В общем, у Тима и его сослуживцев, всех молодых парней от восемнадцати до двадцати двух, кипела кровь, бурлил адреналин, и им хотелось себя попробовать в настоящем деле.
И тут как раз начались беспорядки на Перекрестке.
Перекресток — одна из старейших колоний Земли, и уже пару раз в прошлом веке пыталась отделиться, но тут у них случилось общепланетарное бедствие — то ли ураганы, то ли раскол материка, Тим не помнил — и пришлось им пойти с Землей на мировую.
Но в этом веке колония разбогатела и обнаглела совсем: прогнала назначенного Конфедерацией губернатора и наблюдателей от правозащитных организаций, заявила, что отныне не будет платить Земле налогов (не то чтобы раньше они платили их регулярно, но теперь вообще отказались), а будет зато брать с земных кораблей, стыкующихся к космическим станциям у Перекрестка, пошлину.
Этого, конечно, Земля потерпеть уже не могла.
Потом, в Институте, Тим с интересом прослушал выступление своей сокурсницы на семинаре. Девочка анализировала конфликт на Перекрестке с экономической точки зрения и доказывала, что обеим сторонам не стоило воевать: космические войны, даже с недавним удешевлением перелетов, чудовищно дороги и неэффективны. Она выводила войну на Перекрестке из дипломатических просчетов: колонисты не сомневались, что их поддержит межпланетное сообщество, но межпланетное сообщество демонстративно («Брезгливо», — подумал Тим) отказалось принимать участие в дрязгах людей. И колонисты оказались сами по себе.

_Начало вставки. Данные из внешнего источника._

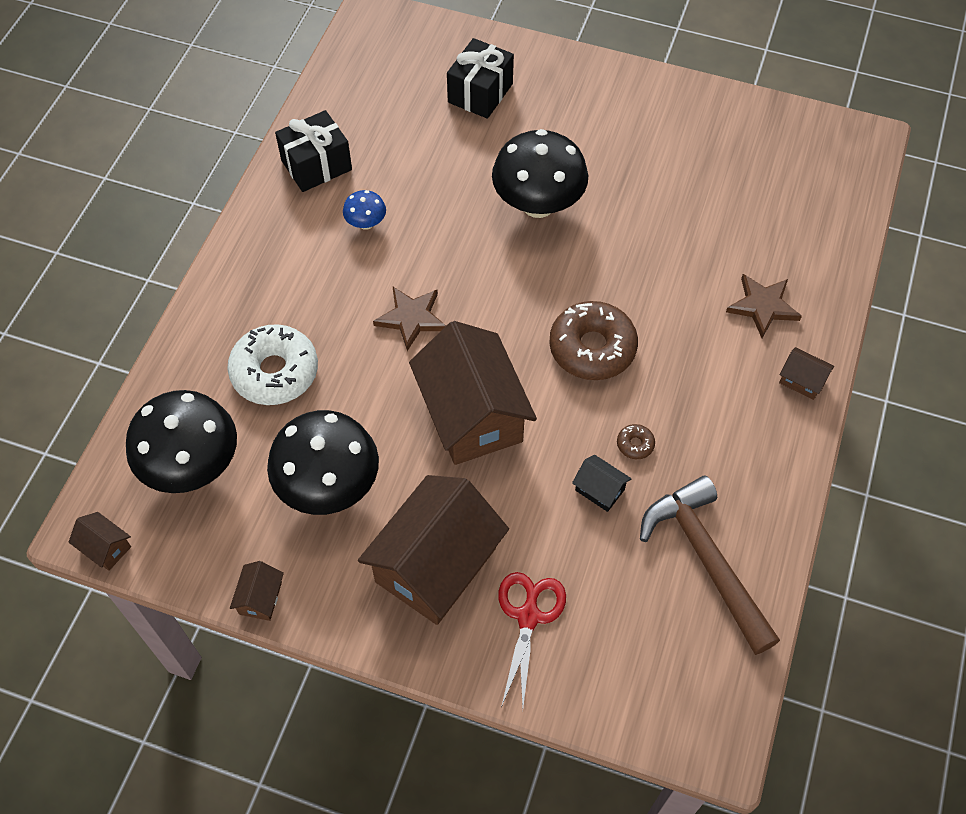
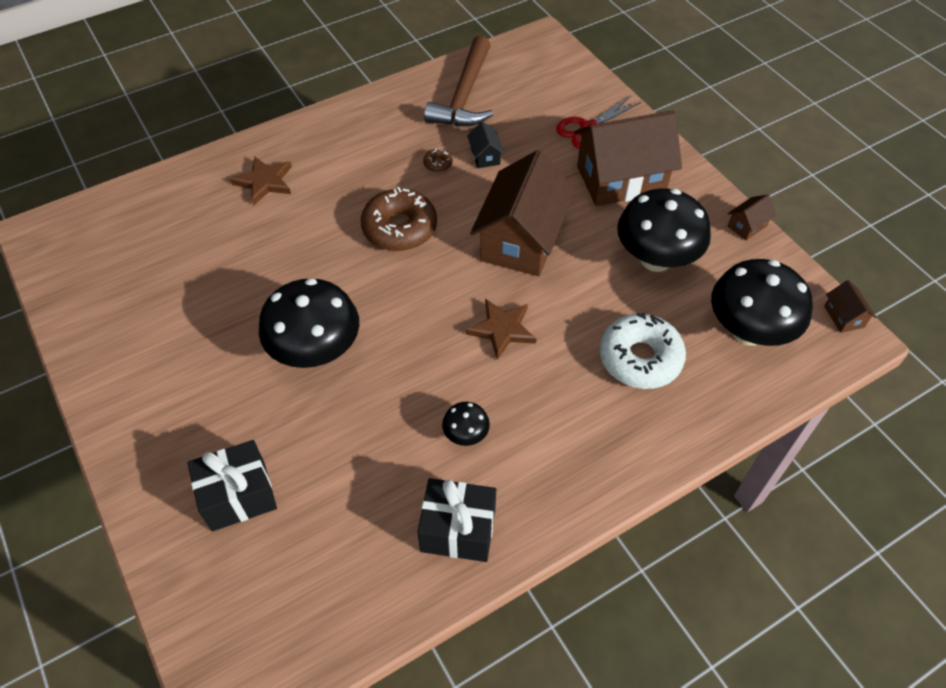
camera: 140 degrees left, 5 degrees down
(366, 223) = (466, 434): blue mushroom -> black mushroom
(802, 380) = (301, 134): brown house -> none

Что же касается Земли, то землянам, может, и проще было отпустить Перекресток, но это означало рискнуть порядком на других колониях, и во имя поддержания реноме пришлось идти до конца.
«Войны начинаются по экономическим причинам, — мог бы сказать Тим своей однокурснице, — но развиваются по своим законам».
И вот по законам войны они с товарищами часами мариновались в боевых капсулах, готовые к высадке «по свистку» (свисток звучал редко, ибо в этой войне Земля предпочитала скорее грозить, чем сечь), либо, сбросившись на грунт, патрулировали какие-то голые, каменистые участки пустыни, имевшие некую стратегическую важность: под ними проходили подземные коммуникации колонистов.
Тогда, матерясь под жарким, свинцовым, как сковородка, но абсолютно безоблачным небом Перекрестка, Тим, конечно, не предполагал, что через несколько лет будет слышать звонкий голос двадцатилетней девочки, читающей доклад об этом всем, и слушать будет он в прохладной аудитории, и перед ним будет стоять бутылка с холодным клюквенным морсом…
Случай же, о котором он вспоминал, произошел несколько позже, когда боевые действия вступили в активную фазу.
Земля, не желая разрушать подземные жилища колонистов ударами с орбиты, применяла тактику запугивания, но теперь колонисты вооружили свои отряды и столкновения происходили чаще. Потом они все-таки умудрились купить у инопланетян боевую технику, и война начала набирать обороты.
Так случилось, их рота преследовала группу мятежников, которые отступали к своему лагерю. В их отделении чуть не треть была вроде Тима — орлы, слегка нюхнувшие пороху, но не крови, поэтому их держали в резерве. Но именно они засекли на сканерах отступающий отряд мятежников, и командир роты отрядил на преследование именно их.
Мятежники поступили странно: вместо того, чтобы отступать в горы или в свои тоннели, они почему-то засели в небольшом полузасыпанном кратере. Казалось бы, что за дурь: атаковать сверху вниз всегда удобнее, обороняться снизу вверх практически невозможно.
Их сержант заподозрил за этой кажущейся глупостью какой-то расчет и повел себя осторожно: не велел очертя голову всем бросаться в кратер, а расставил народ через равные промежутки вдоль верхнего края, чтобы засечь любое движение, и велел распаковать телепатический сканер.
Тогда еще не придумали использовать собак в качестве телепатических сканеров, приходилось таскать сложную и тонкую аппаратуру. Пока капрал Бронович, бубня себе под нос, распаковывал эту херню да настраивал все антеннки, они вдруг и без телепатии что-то почувствовали.
Это… странное как будто навалилось и придавило разом. Не захотелось ни жить, ни двигаться — ничего. Черная рука потянулась с неба и сдавила душу. Тим вспомнил совершенно живо, как в голодный год мама испекла ему блинчик на день рождения, и как этот блинчик лежал посередине большого праздничного блюда на столе, и стало ему так тошно, что он едва не наблевал себе прямо в кислородную маску.